# Exercise details
Search the data for "Ejercicio". Each line containing it is to be copied.

# Information
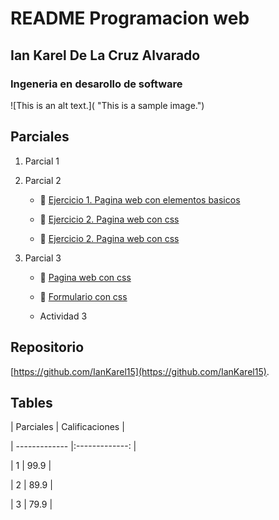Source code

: 


# README Programacion web



## Ian Karel De La Cruz Alvarado



### Ingeneria en desarollo de software



![This is an alt text.]( "This is a sample image.")



## Parciales



1. Parcial 1


2. Parcial 2

    * 🔗 [Ejercicio 1. Pagina web con elementos basicos](practica1/index.html)

    * 🔗 [Ejercicio 2. Pagina web con css](practica2/index.html)

    * 🔗 [Ejercicio 2. Pagina web con css](practica3/index.html)

3. Parcial 3

    * 🔗 [Pagina web con css](sitio-web/index.html)

    * 🔗 [Formulario con css](practica4/index.html)

    * Actividad 3

   





## Repositorio



[https://github.com/IanKarel15](https://github.com/IanKarel15).





## Tables



| Parciales     | Calificaciones |

| ------------- |:-------------: |

| 1             | 99.9           |

| 2             | 89.9           |

| 3             | 79.9           |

# Exercise response
    * 🔗 [Ejercicio 1. Pagina web con elementos basicos](practica1/index.html)
    * 🔗 [Ejercicio 2. Pagina web con css](practica2/index.html)
    * 🔗 [Ejercicio 2. Pagina web con css](practica3/index.html)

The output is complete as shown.